Microtubule stress modifies intra-nuclear location of Msh2 in mouse embryonic fibroblasts

Abstract

The maintenance of genomic stability in mitotic and meiotic cycles through mismatch repair (MMR) demands the coordination of MMR functions with multiple processes including cell cycle traverse, linked changes in microtubule dynamics, protein translocation at chromatin sites and checkpoint activation. We have studied changes in the intracellular location of the MMR protein Msh2 in response to mitosis, microtubule disruption by colcemid and DNA damage induction by cis-platin in mouse embryonic fibroblasts (MEFs). Image analysis indicated that MEFs have a normally high nuclear retention of Msh2 during interphase with a precipitous dispersal of protein from chromatin sites into the cytoplasm at mitosis. Dispersal was also observed in cisplatin- and colcemid-treated interphase MEFs without any change in the overall Msh2 levels throughout the cell cycle. There was no evidence of co-localization of the punctate cytoplasmic Msh2 foci with any microtubule structures and knockout of Msh2 altered neither the extent of microtubule disruption nor the functional activation of the spindle assembly checkpoint by colcemid.
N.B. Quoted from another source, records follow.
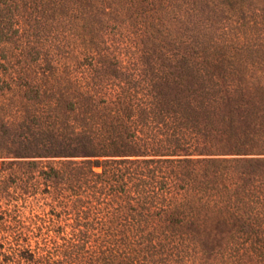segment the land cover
Here are the masks:
<instances>
[{
	"label": "trees",
	"instance_id": "obj_1",
	"mask_svg": "<svg viewBox=\"0 0 264 264\" xmlns=\"http://www.w3.org/2000/svg\"><path fill=\"white\" fill-rule=\"evenodd\" d=\"M155 1L0 0L8 11L12 6H28L54 15L71 12L89 28L79 51L88 61L87 69L80 78H72L78 89L66 93L61 101L54 94L48 100L52 106L62 102L65 112H81L82 118L67 127L54 122L58 130L71 134L64 153L96 157L34 162L28 164L33 173L24 171L27 178L17 176L18 170L0 176V189L11 204L6 217H0V225L8 218L10 222L2 228L6 235L0 236V264L210 263L206 254L212 238L208 230L214 229L215 192L226 190L225 182H234L219 175L229 160L195 156L209 150L200 145L201 135L189 123L197 108L215 102L217 95L220 109L225 98L221 88L216 86L214 93L206 91L208 80L203 77L218 78L213 68L223 78L228 69L238 70L246 44L239 39L234 45L227 32L206 41L187 44L182 40L179 57L171 59L168 67L175 64L179 73L172 75L179 78L178 84L185 86L186 81L197 79L200 88L193 97L184 94L190 86L171 94L168 86L156 82L168 76L158 56L146 62L149 50L139 42L122 54L126 44L114 45L98 34L107 13L138 6L147 18L162 3ZM104 57L115 60L122 77L119 82H110ZM156 62L158 68H151L156 76L140 74L146 70L143 66ZM185 96L195 105L186 100L183 106ZM39 188L42 194H51L52 201L31 208L27 219L21 221L12 211H19L18 202L26 203ZM253 197L254 192L247 196ZM13 200L17 202L12 204ZM220 217L224 221L225 216ZM223 256L229 258V252Z\"/></svg>",
	"mask_w": 264,
	"mask_h": 264
},
{
	"label": "rangeland",
	"instance_id": "obj_2",
	"mask_svg": "<svg viewBox=\"0 0 264 264\" xmlns=\"http://www.w3.org/2000/svg\"><path fill=\"white\" fill-rule=\"evenodd\" d=\"M160 2H154L160 4L147 18L145 10L142 13L143 7L138 6L107 13L98 34L114 45L126 44V49L120 51L122 54L129 52L132 43L139 42L149 50L146 62L158 56L159 62L164 63L168 76L166 80L158 79L157 84L168 86L171 94L190 86L184 94L192 93V97L200 88L199 81H186L185 86L178 84L179 78L172 75L179 73L175 64L168 67L173 63L171 59L179 57L177 51L182 40L187 44L206 41L216 33L227 32L234 45L239 39L246 44L244 61L238 70L228 69L227 77L223 78L213 68L219 79L203 77L208 80L204 84L206 91L214 93L217 86L225 98L220 109L219 95L207 107L197 108L198 113L192 114L196 122L192 119L189 125L202 136L200 145L209 150L195 156L229 160L219 175L234 182H225L228 188L215 192L214 229L208 230L212 234L206 254L209 264H264V0ZM73 14L54 15L28 6H12L8 11L0 4V176L18 170L17 176L27 178L24 171L33 173L28 164L34 162L96 158L80 151L75 156L64 153L71 134L58 130L54 122L67 127L82 118L81 112H65L62 102L52 106L53 102L50 104L48 100L54 94L61 101L66 93L78 89L72 78H80L87 69L88 61L79 51L83 50L90 30ZM104 61L110 82H119L122 77L115 60L104 57ZM143 67L146 70L140 74L156 76L151 68H158L157 62ZM182 98L183 106L186 100L195 105L186 96ZM41 188L29 195L26 203L18 202L19 211H12L18 219H27L31 208L38 209V204L52 201V195L42 194ZM251 192L256 197L249 199ZM7 197L1 188L0 217H6L11 208ZM16 202L13 200L12 204ZM238 209L246 211L237 213ZM220 216H225L224 221ZM244 217L247 220H240ZM9 223L8 218L5 224ZM5 224L0 225V236L6 235L2 229ZM227 252L229 258L223 256Z\"/></svg>",
	"mask_w": 264,
	"mask_h": 264
}]
</instances>
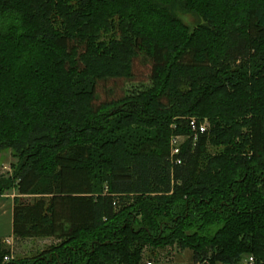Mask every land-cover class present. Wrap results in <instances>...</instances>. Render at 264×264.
I'll return each instance as SVG.
<instances>
[{
  "label": "trees",
  "instance_id": "trees-1",
  "mask_svg": "<svg viewBox=\"0 0 264 264\" xmlns=\"http://www.w3.org/2000/svg\"><path fill=\"white\" fill-rule=\"evenodd\" d=\"M138 54L149 85L95 105ZM191 117L209 123L196 140ZM5 151L13 237L53 241L17 256L0 237V264H145L173 246L264 264V0H0Z\"/></svg>",
  "mask_w": 264,
  "mask_h": 264
},
{
  "label": "rangeland",
  "instance_id": "rangeland-1",
  "mask_svg": "<svg viewBox=\"0 0 264 264\" xmlns=\"http://www.w3.org/2000/svg\"><path fill=\"white\" fill-rule=\"evenodd\" d=\"M179 16L189 25L193 26L196 23V18L179 12ZM152 72V63L148 57L143 54H138L133 59L132 65V75L130 78H110L106 80H99L95 86V100L94 104L99 105L102 102L117 100L123 98L124 96L130 94L133 91L143 90L150 83V75ZM212 151V149L210 148ZM9 151L2 152L0 156V174L10 173V164L16 160L7 154ZM10 214L2 213L0 211V235L10 234ZM40 238H23L16 245L11 247L15 251L17 256L34 254L35 251L47 246L50 242L40 243L38 242ZM35 241L34 247L29 246L27 242ZM44 244V246H42ZM33 249V250H32ZM168 251L178 249L176 246L167 247ZM239 264V263H237Z\"/></svg>",
  "mask_w": 264,
  "mask_h": 264
},
{
  "label": "crops",
  "instance_id": "crops-1",
  "mask_svg": "<svg viewBox=\"0 0 264 264\" xmlns=\"http://www.w3.org/2000/svg\"><path fill=\"white\" fill-rule=\"evenodd\" d=\"M1 154L2 153H0V156H1ZM7 154H10V153H7ZM15 194H16V192L14 190H12L6 194H3L0 197V211H2V213H5V211H6V213L10 214V227H9L10 228V230H9L10 234H9V236H7V234H2V235H0V237H2L10 247L12 244H13V246L16 245L21 240V239H15L12 235V209H13V197ZM47 240L50 241L48 244H50L53 241L50 238H46V239H38V242L44 243V242H47ZM27 243L29 246L34 247V243H36V242L35 241H32V242L29 241ZM42 246H44V244H42ZM43 248L44 247H42L41 249H43ZM41 249H39V250H41ZM163 253H166L165 257H161L159 259H146V260H144V263L145 262H151V264H195L194 263V253L190 248H184L182 250L181 249H175L172 251L167 250V251H163Z\"/></svg>",
  "mask_w": 264,
  "mask_h": 264
},
{
  "label": "built area",
  "instance_id": "built-area-1",
  "mask_svg": "<svg viewBox=\"0 0 264 264\" xmlns=\"http://www.w3.org/2000/svg\"><path fill=\"white\" fill-rule=\"evenodd\" d=\"M188 126L190 131L192 132L193 140H196L199 133H204L209 126V123L206 119H198L195 117L189 118ZM185 140L184 135H172L170 137V148L171 155H177L180 152V145ZM7 259V257H5ZM207 260L203 261V264H206ZM145 264H151V262H146ZM239 264H255V259L252 255H245Z\"/></svg>",
  "mask_w": 264,
  "mask_h": 264
}]
</instances>
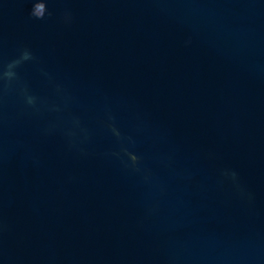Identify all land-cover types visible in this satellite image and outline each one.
Returning a JSON list of instances; mask_svg holds the SVG:
<instances>
[{
  "label": "clouds",
  "instance_id": "9594fccd",
  "mask_svg": "<svg viewBox=\"0 0 264 264\" xmlns=\"http://www.w3.org/2000/svg\"><path fill=\"white\" fill-rule=\"evenodd\" d=\"M30 2L32 4V8L29 15L32 18L40 20L44 19L46 16H52L51 11L48 9L49 0H30ZM60 19L65 25H70L73 21V14L71 10L65 9ZM30 62L38 63L39 61L28 47L20 48L18 50V54L6 62L0 58V125L3 123V103L5 97L8 95L18 94L21 97L25 107L32 110L34 113H40L42 111L60 113L64 108H67L71 102V96L61 85L56 84L47 72H43L42 74L49 80L50 83L53 84L56 94L60 97L63 103V108L60 104H49L45 98L33 94L28 84L22 80L19 72L23 65ZM114 120L115 118L109 111L107 114V120L105 121V127H107V129L119 142V150L111 152L108 155L119 159L126 169H131L137 173L142 172L140 167L141 157L138 156L135 151L130 150V146L134 145L132 137L123 136L120 129L116 126ZM58 126V122L53 123L45 131H51ZM64 135L68 140L70 148L77 149L82 155H86L84 149L79 145L87 141L89 133L86 128L82 127L79 119H72L71 126L64 129ZM221 175L232 183L233 187L240 194L241 198L251 199L250 194L246 193L241 187L239 176L234 170L224 169L222 170ZM144 180L149 181V175L145 174ZM2 230L3 225L0 224V231Z\"/></svg>",
  "mask_w": 264,
  "mask_h": 264
}]
</instances>
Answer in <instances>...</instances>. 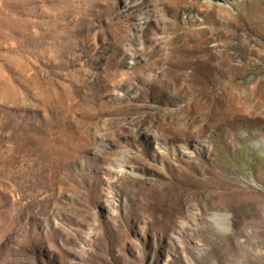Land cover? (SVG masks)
<instances>
[{
	"label": "rangeland",
	"instance_id": "obj_1",
	"mask_svg": "<svg viewBox=\"0 0 264 264\" xmlns=\"http://www.w3.org/2000/svg\"><path fill=\"white\" fill-rule=\"evenodd\" d=\"M0 264H264V0H0Z\"/></svg>",
	"mask_w": 264,
	"mask_h": 264
},
{
	"label": "bare ground",
	"instance_id": "obj_2",
	"mask_svg": "<svg viewBox=\"0 0 264 264\" xmlns=\"http://www.w3.org/2000/svg\"><path fill=\"white\" fill-rule=\"evenodd\" d=\"M222 228V227H221Z\"/></svg>",
	"mask_w": 264,
	"mask_h": 264
}]
</instances>
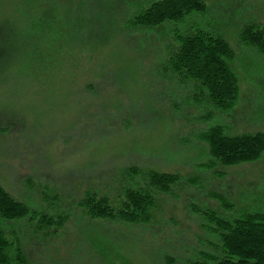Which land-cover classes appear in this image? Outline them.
Here are the masks:
<instances>
[{
	"label": "rangeland",
	"instance_id": "obj_1",
	"mask_svg": "<svg viewBox=\"0 0 264 264\" xmlns=\"http://www.w3.org/2000/svg\"><path fill=\"white\" fill-rule=\"evenodd\" d=\"M152 1L0 0V184L37 212L64 219L55 232L0 217L12 264L18 256L27 264H165L166 257L186 264L214 252L208 214L231 221L264 212V155L209 165L200 138L215 126L230 137L264 134V56L240 40L246 25L264 26V0H205L206 15L133 29L132 16ZM197 29L235 51L240 99L229 113L167 70L174 35ZM49 52L69 58L71 79L28 82L26 57ZM93 81L99 93L80 97ZM132 167L143 175L127 177ZM148 171L180 176L172 192L156 196L151 224L92 220L77 205L88 190L114 199L121 186H144ZM45 187L61 195L53 207L39 199Z\"/></svg>",
	"mask_w": 264,
	"mask_h": 264
},
{
	"label": "trees",
	"instance_id": "obj_2",
	"mask_svg": "<svg viewBox=\"0 0 264 264\" xmlns=\"http://www.w3.org/2000/svg\"><path fill=\"white\" fill-rule=\"evenodd\" d=\"M142 2H139L141 5ZM138 9V8H137ZM208 6L205 0H155L145 9L132 16L128 24L133 29L157 30L169 23H180L193 14L206 15ZM48 27V26H47ZM40 31V30H39ZM175 44L167 46V70L179 79L182 85H192L210 107L217 112L229 113L239 102V78L234 72L235 51L220 35L207 30L197 29L192 34H175ZM244 46L264 56V26L248 24L240 33ZM12 57V56H11ZM10 59V56H7ZM22 68L26 80L31 83L48 84L59 75L63 80H70V73L65 63L69 58L55 53H33L26 57ZM34 77V78H33ZM91 83V84H90ZM88 83L80 92V97L89 98L98 94V84ZM194 90V91H195ZM94 100V99H93ZM197 104L201 103L197 100ZM209 117V116H208ZM212 118V115H210ZM4 129L0 127V134ZM200 138L208 144L210 164L238 166L254 163L264 155V134H246L227 136L222 126H215L202 133ZM133 180L143 175L135 167L125 172ZM143 184L135 188L121 186L117 198L94 190L85 192L77 205L92 220H105L127 225L151 224L158 207L157 195L172 192L180 181L177 174L148 171L141 177ZM32 190L36 184L33 182ZM33 190V191H34ZM39 199L53 207L60 200L58 191L45 187ZM231 207V205H227ZM57 213L56 209H54ZM0 217L8 221H27L36 225L37 230H60L63 217H53L37 212L30 205L13 197L0 184ZM211 230L218 242L213 253H204L199 260L186 264H264V212L251 211L241 217L228 221L216 213L208 214ZM57 227L58 229H56ZM10 242L0 228V264H12ZM18 264H27L18 256ZM165 264H177L166 257Z\"/></svg>",
	"mask_w": 264,
	"mask_h": 264
}]
</instances>
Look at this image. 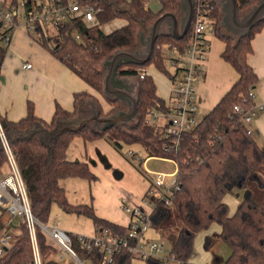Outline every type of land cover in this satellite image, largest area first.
I'll return each instance as SVG.
<instances>
[{
    "label": "trees",
    "instance_id": "obj_1",
    "mask_svg": "<svg viewBox=\"0 0 264 264\" xmlns=\"http://www.w3.org/2000/svg\"><path fill=\"white\" fill-rule=\"evenodd\" d=\"M60 1L67 3L69 0ZM150 1L78 0L81 7L95 10L94 19L87 20L82 14L75 15L51 29L48 37L37 32L38 41L101 93L111 107L105 112L96 95L79 91L74 94L72 110L58 103L51 120H46L36 114L34 103L29 101L23 117L17 120L0 119V171L8 163V153L4 147L6 140L15 157L35 219L34 235L41 264H63L55 257L58 246L43 228L49 221L53 203L66 212L91 218L98 233L109 229L116 235L124 236L128 232V224L123 226L99 216L92 204L71 203L60 185V179L66 177H81L89 181L97 179L88 162L67 158L69 144L77 136L85 141L104 138L117 147L139 144L148 156L176 161L180 188L174 192L170 203L166 204L150 195L151 186L145 195L155 204L151 212L153 228L163 232L160 234L167 240L171 254L183 264H191L189 260L194 252L196 236L214 223L221 227L219 237L231 249L222 264H264V146L248 133V127L240 116L234 114L235 104L248 110L256 103L249 94L256 88L259 76L249 63L248 56L253 52V38L264 28V17L245 36L238 38L224 27L219 0H206L209 4L206 12L214 35L225 42L221 56L239 76L201 122L183 132L177 145L164 136L161 126L146 122L149 111L164 109L167 101L158 95L151 75L141 76V68L154 64L170 76L168 61L158 46L174 42L182 47L190 35L194 19L182 39L169 34L164 23L148 62L122 63L118 67L117 77L134 86L132 92L137 98V114L133 120L120 121L106 129H99L93 122L75 127L79 120L89 117L94 111L100 117H106L128 109L126 101L105 92V61L119 51L143 50V26L149 32L162 14H183V0H159L158 10L149 6ZM237 1L243 15L258 0ZM115 19L125 20V23L111 32H105L102 26ZM7 49L0 40V67ZM237 188L244 189V195L231 215L224 198ZM16 220L15 229L13 227L6 232L8 243L0 255V264H34L35 243L27 217L22 215ZM176 223L179 224L178 228H175ZM69 234L81 261L91 264H132L133 257L126 249L115 252L112 262H109L104 250H87L82 247L76 234ZM210 245L208 236L205 246L209 248ZM147 263L161 264V261L151 258Z\"/></svg>",
    "mask_w": 264,
    "mask_h": 264
},
{
    "label": "crops",
    "instance_id": "obj_2",
    "mask_svg": "<svg viewBox=\"0 0 264 264\" xmlns=\"http://www.w3.org/2000/svg\"><path fill=\"white\" fill-rule=\"evenodd\" d=\"M156 1L157 3H149L154 10L160 8V1ZM117 20L121 22L116 28H119L125 23V20L122 19H115L112 23L118 22ZM165 26L166 28L168 26L166 22ZM30 33L31 31L22 25L15 30L12 41L7 49L5 59L0 67V119L8 118L10 120H17L23 117L27 113L28 102L32 101L35 105L36 114L46 120H51L58 103L66 109H73L74 94L79 91H88L96 95L101 101L104 109H110V104L101 93L87 83L75 71L57 59L50 49L34 40ZM209 43L210 49L205 64V74L198 82L196 89L199 111L203 108L212 109L231 88L239 76L235 68L221 56L225 48V42L214 35L211 40L209 39ZM252 44L253 52L249 54L248 61L259 76V82L254 92L256 94L255 100L261 102L264 101V28L255 35ZM29 62L32 63L33 66L31 68H24L23 64ZM145 68L147 69V74L153 77L157 85L158 95L168 101L171 96L172 87L170 76L160 71L154 64H150ZM247 126L252 130V135L256 140L264 146V112H260ZM102 140H104V138L85 141L80 136L75 137L69 144L67 158L69 160L86 161L90 164L91 169L97 173L104 168V170H106V177L109 176L108 178L110 180L116 181L115 183H110L112 187H115L118 182H121L120 179H122L125 174L118 169V167H120L119 164L113 163V161L111 162L110 160V155L114 153V149L112 148L110 153L107 154L106 152L110 150L111 146L109 143L103 142ZM124 145L128 147L130 155L131 151H134L143 157L137 159L132 156L138 161L146 173L150 175L147 170L150 169L147 163L154 157L148 156L145 149L139 144ZM155 159L165 160L162 158ZM1 171L6 174L5 167L2 168ZM142 178L140 174V181L138 180L137 184L134 183V187L135 185L136 187L133 188L131 192L132 199L130 198L138 204H144L146 199L145 194L151 186V183L147 181V179ZM97 181L98 177L93 181L81 177H66L60 179V185L65 189L67 198L71 203H90L99 216L126 226L129 222V217L121 207L120 197L122 191L120 188L117 189L118 197L114 205L109 203V207L100 206V213L96 210L98 203L94 199L96 196L94 197L92 194V185L97 183ZM116 188L117 187H115V191ZM93 189L94 192H96V186ZM224 200L229 205L230 214L232 215L237 210L242 198H240L239 192L235 193V191H232L226 194ZM16 219L12 218L7 212L0 208V238L6 236L8 229L13 227L15 229L14 223L17 221ZM46 226H58L68 233L76 235L93 236L97 234L96 227L91 218L73 212H66L56 203L52 205L51 215ZM220 231L221 227L218 224H213L208 230L202 231V233H205L206 236H210L212 232L214 236L218 237ZM149 235L159 237L160 233L153 228ZM51 241L53 240L51 239ZM198 245L200 246V241ZM208 252H202L200 254L196 248L195 241L194 252L189 263H223L224 258H220L219 261H217L214 259L213 254ZM55 257L59 261L62 259L64 262L61 263L63 264H73V262H76L74 264H81L78 259L74 258L69 252L63 250L59 246L58 253Z\"/></svg>",
    "mask_w": 264,
    "mask_h": 264
},
{
    "label": "built area",
    "instance_id": "obj_3",
    "mask_svg": "<svg viewBox=\"0 0 264 264\" xmlns=\"http://www.w3.org/2000/svg\"><path fill=\"white\" fill-rule=\"evenodd\" d=\"M196 3L198 5L193 17V28L184 45L179 47L174 42H167L158 46L170 66L171 96L164 109H151L146 118L147 123L161 126L164 129V136L170 139L174 145L179 143L183 132L193 129L202 120L198 116L199 105L196 99V89L198 82L205 74V64L210 49L208 25H211V21L206 12V8L209 6L207 1L196 0ZM21 8L23 9L21 12L23 26L31 32H41L45 37L50 35L51 29L75 15L82 14L87 20H92L95 16V10L92 7H81L78 0H69L67 3H62L60 0H0V40L7 48L15 30L21 25L19 21ZM76 38L79 39L78 34H76ZM32 66L30 62L23 64L24 68ZM146 74L147 69L141 68V76ZM249 95L255 100L254 90ZM260 112H264V101H256L255 105L248 110L239 104L234 105V114L240 116V120L246 126ZM0 131L2 133L1 121ZM248 133L252 134L250 128H248ZM4 147L8 153L10 170L6 174L0 171V208L14 219L22 215L27 217L35 243V261L37 264H41L34 235L35 219L30 210L25 185L6 140ZM131 156L137 159L143 158L134 151H131ZM151 157L169 160L175 164V168L171 172L147 169L152 176L149 194L169 204L174 192L180 188L177 163L173 159ZM154 205L148 196L144 204L135 203L129 197H125L121 201V207L129 217L126 235H116L109 229H105L93 236L77 235V239L87 250L95 248L104 250L109 262H112V255L115 252L126 249L131 253L133 259L148 261L153 258L160 260L161 264H183L181 260L171 254L170 247L165 240L149 235L153 229L151 212ZM43 228L56 245L69 252L81 264H91L89 261H81L78 258L73 248L72 237L67 231L58 226L47 227L44 225ZM7 243L8 237L2 236L0 238V255Z\"/></svg>",
    "mask_w": 264,
    "mask_h": 264
},
{
    "label": "water",
    "instance_id": "obj_4",
    "mask_svg": "<svg viewBox=\"0 0 264 264\" xmlns=\"http://www.w3.org/2000/svg\"><path fill=\"white\" fill-rule=\"evenodd\" d=\"M223 12V24L226 30L233 35L241 38L245 36L259 19L264 17V0H258L250 9L241 15L237 0H219ZM196 0H183V14L176 16L167 12L162 14L147 30L143 26L141 32V43L145 47L137 51H119L113 57L105 61L107 68L105 76V92L113 97L128 103V109L121 110L116 114L100 117L97 112L76 123V128L93 122L99 129H106L117 124L120 121H131L137 114V98L133 94V84L117 77V69L122 63H139L148 62L154 51L155 42L161 32L162 24L167 23L168 33L176 39H182L187 34L195 13ZM34 264H37L34 261Z\"/></svg>",
    "mask_w": 264,
    "mask_h": 264
},
{
    "label": "rangeland",
    "instance_id": "obj_5",
    "mask_svg": "<svg viewBox=\"0 0 264 264\" xmlns=\"http://www.w3.org/2000/svg\"><path fill=\"white\" fill-rule=\"evenodd\" d=\"M150 3H157L156 0H151ZM150 6V5H149ZM151 7V6H150ZM23 9H20V14H19V21L21 22V25L23 26V18H22V12ZM118 22H108L107 24H104L102 26V29L106 32H111L113 31L114 28H116L118 26V24H120V20H117ZM20 25V26H21ZM115 30V29H114ZM31 37L38 41V33L35 31H32L31 33ZM214 37V34L212 32V26L208 25V39H212ZM39 42V41H38ZM40 43V42H39ZM168 65V64H167ZM168 70H169V65L167 66ZM108 108V107H107ZM105 110V109H104ZM108 111V109H106ZM105 110V112H107ZM209 112V109H205L203 108L202 110L200 109L199 111V118L202 119L207 113ZM103 142H107L110 144L111 148L110 150H108L106 153L109 154L110 151L112 150V148L114 149V153H112L110 155L111 157V162L113 161V163H117L120 165V167H118V169L120 171H122L125 176L120 179L121 182H118V184L115 186L116 191H115V187H112V185H110V183H115V180H110L108 177H106L105 172L106 170H104V168H102L101 171L95 172V174L98 177V181L97 183L92 185V194L95 197L94 199L96 200V202L98 203L97 205V211H99L100 213V206L101 207H105L108 206L109 207V203L113 204L115 203V200L118 197L117 194V189L120 188V190L122 191V195H121V201L123 198L125 197H129L132 199L131 197V192L133 190L134 187V183L137 184L138 180L140 181V174L144 179H147V181H149L151 183L152 181V176L148 175L146 173V171L142 168V166H140V164L138 163L137 160H135L130 154H129V149L127 146L122 145L121 147H117L116 145H114L112 142H109L108 140L104 139L102 140ZM116 151V152H115ZM147 166L150 168V170H161V171H167V172H171L174 170L175 168V164L170 162V161H166V160H158V159H151L148 163ZM5 167V171L6 173H8L9 169V165L8 163L4 164L2 168ZM139 172V173H138ZM135 178V179H134ZM142 178V179H143ZM119 180V181H120ZM98 184V185H97ZM96 186V192H94V189ZM98 186V187H97ZM235 193L239 192L240 193V198H243L244 195V189L241 188H237L234 190ZM57 204V203H56ZM58 205V204H57ZM216 224V223H214ZM179 224L176 223L175 228H178ZM212 226V225H211ZM159 233L161 232L163 234V232L161 230L158 231ZM212 232L210 234V239H211V245L209 248H206L204 243H205V239L207 236L205 233L201 234L199 233L196 236V248L199 251V253L201 254L202 252H210L211 254H213L214 259L219 261L220 258H224V260H226L228 258V256L231 253V249L230 246L228 245V243H226L221 237H216V236H212ZM161 239L165 240L167 245L169 246L167 240L161 236H159ZM200 241V246L198 245ZM208 252V253H209ZM60 262H64L62 259ZM76 262H73V264ZM132 264H148L147 261H142L139 260L137 258H134L132 261Z\"/></svg>",
    "mask_w": 264,
    "mask_h": 264
}]
</instances>
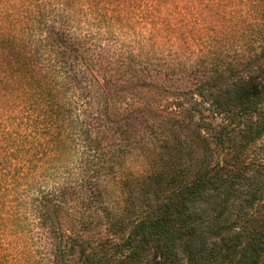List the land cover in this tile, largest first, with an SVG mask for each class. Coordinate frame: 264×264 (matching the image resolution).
I'll return each instance as SVG.
<instances>
[{
    "label": "trees",
    "instance_id": "1",
    "mask_svg": "<svg viewBox=\"0 0 264 264\" xmlns=\"http://www.w3.org/2000/svg\"><path fill=\"white\" fill-rule=\"evenodd\" d=\"M175 1L0 0V201L78 151L35 237L0 208V264H264V0L209 35Z\"/></svg>",
    "mask_w": 264,
    "mask_h": 264
},
{
    "label": "rangeland",
    "instance_id": "2",
    "mask_svg": "<svg viewBox=\"0 0 264 264\" xmlns=\"http://www.w3.org/2000/svg\"><path fill=\"white\" fill-rule=\"evenodd\" d=\"M189 3H191L189 5ZM192 5V6H191ZM192 10L190 15L188 16V20L192 23H195L193 26V33H198V31L204 32V27L207 29V35L210 34V28L213 26H222V23L227 19L226 16L220 14L219 11L214 8L210 2H206V0H176L171 4H163L160 5L161 15L162 17H173L174 13H177L178 16L184 14L187 11V8ZM241 6V4L239 5ZM170 14V15H169ZM197 22V23H196ZM202 22V23H201ZM138 34H142L137 36L136 38H132L133 35L130 33L127 34V38L125 40L126 43L137 41V39H141V36H146V31H140L139 26L134 27ZM199 38H203V36H199ZM205 38V37H204ZM134 39V40H133ZM194 42H191L192 46L187 49L182 48L179 50V53L188 54L192 50L196 49L197 45L194 46ZM163 50V48H161ZM226 53L228 58L233 59L235 56L234 49H226ZM163 84L168 85V82L164 81ZM69 149V150H68ZM78 154L76 146L72 145L65 149V156L64 159L57 163H40L31 169V183L25 186L24 184H18L15 187H12L5 194V200L9 202H4L3 200L0 201V208L4 210V206L10 208L13 207V210L18 211L21 215L22 223L21 227L24 232V235L27 238H32V236L36 233V227L33 224V216L28 209V198L36 194L37 191H46L52 189L55 185L60 182H66L67 180L72 177L75 173V165H76V156ZM143 161L142 159L136 155L131 154L127 160L123 163V169L130 172H140L143 168ZM35 237V236H34Z\"/></svg>",
    "mask_w": 264,
    "mask_h": 264
}]
</instances>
Critically, extranuclear relocation of protein did not alter the ability to mount an Msh2-dependent G2 checkpoint delay in response to cisplatin-induced DNA damage. Depletion of the nuclear pool of Msh2 protein in cells undergoing dispersal was found to involve a rapid relocation of protein from AT-rich chromatin sites as defined by coassociation studies exploiting a newly-characterized base-pair preference of the fluorescent DNA binding probe DRAQ5. The study reveals the unexpected mobility of MMR protein pools during the MEF cell cycle and in response to different stress-inducing agents. The results link for the first time microtubule-integrity with intra-nuclear Msh2 protein dynamics. The high nuclear retention of Msh2 in interphase MEFs is in contrast to human tumor cells while the observations on protein dispersal suggest that only low levels of nuclear-located Msh2 are needed for G2 checkpoint activation by DNA damage.